Suasana upacara pelepasan dan penghormatan tiga jenazah personel penjaga perdamaian Indonesia yang tergabung dalam misi United Nations Interim Force in Lebanon (UNIFIL) di Hanggar Lebanese Air Force, Beirut Lebanon, Kamis (2/4/2026). UNIFIL menyelenggarakan upacara Memorial Service sebagai bentuk penghormatan terakhir kepada tiga prajurit TNI yang gugur dalam misi perdamaian dunia di Lebanon Selatan, sebelum dipulangkan ke tanah air.
REPUBLIKA.CO.ID, JAKARTA -- Indonesia kembali meminta Dewan Keamanan PBB untuk mengusut seluruh insiden terhadap Pasukan Sementara PBB di Lebanon (UNIFIL). Pernyataan ini disampaikan usai beredarnya kabar tentang tiga personel penjaga perdamaian RI terluka akibat ledakan kemarin di Lebanon.

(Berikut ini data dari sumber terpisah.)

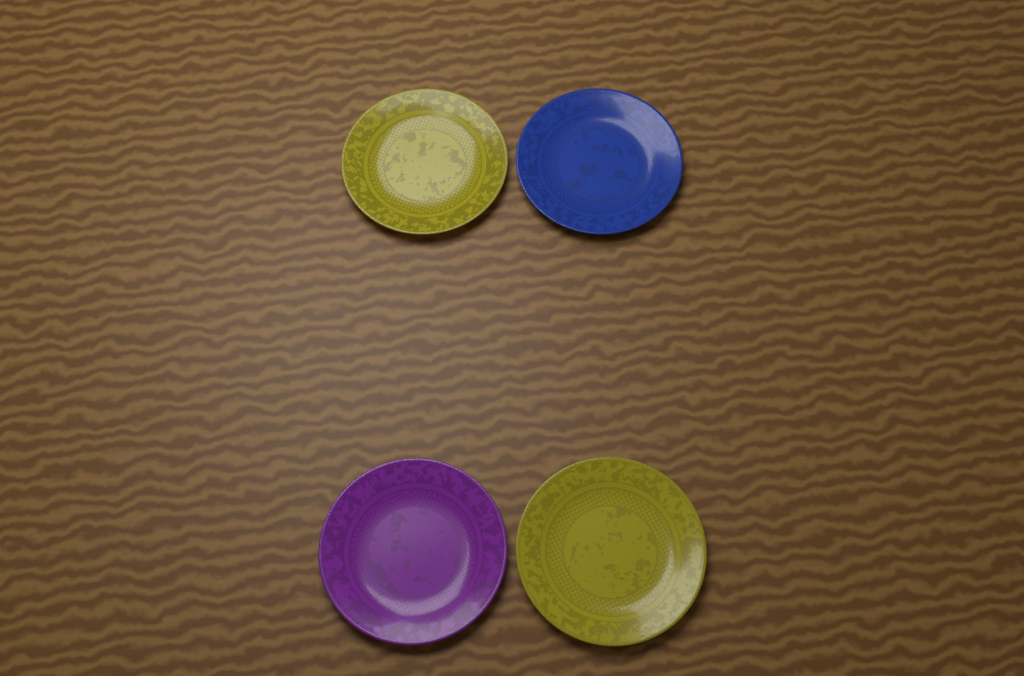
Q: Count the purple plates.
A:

Kementerian Luar Negeri (Kemenlu) RI menyampaikan "kekhawatiran yang sangat mendalam" atas ledakan yang terjadi pada Jumat (3/4/2026) di El Addaiseh, Lebanon selatan. Peristiwa ini melukai tiga personel penjaga perdamaian Indonesia yang bertugas di sana sebagai bagian dari UNIFIL.
“Indonesia kembali meminta Dewan Keamanan PBB segera mengusut seluruh insiden terhadap UNIFIL dan agar segera dilakukan pertemuan antara negara kontributor pasukan UNIFIL untuk melakukan review dan mengambil tindakan penguatan pelindungan terhadap pasukan yang bertugas di UNIFIL,” demikian petikan keterangan resmi Kemenlu RI, dilaporkan Antara pada Sabtu (4/4/2026).
Kemenlu menegaskan, terlukanya tiga orang itu merupakan insiden serius ketiga yang melibatkan penjaga perdamaian Indonesia di UNIFIL dalam kurun waktu satu pekan terakhir.
Kemenlu pun menekankan, serangan yang terjadi berulang kali tidak dapat diterima, terlepas dari apa pun penyebabnya. Pihaknya menyoroti pentingnya penguatan segera perlindungan bagi pasukan perdamaian PBB saat konflik semakin berbahaya.
“Indonesia menekankan kembali bahwa keselamatan dan keamanan peacekeepers PBB tidak dapat ditawar. Setiap tindakan yang membahayakan mereka merupakan pelanggaran serius terhadap hukum internasional dan tidak boleh dibiarkan tanpa pertanggungjawaban,” sebut pernyataan itu.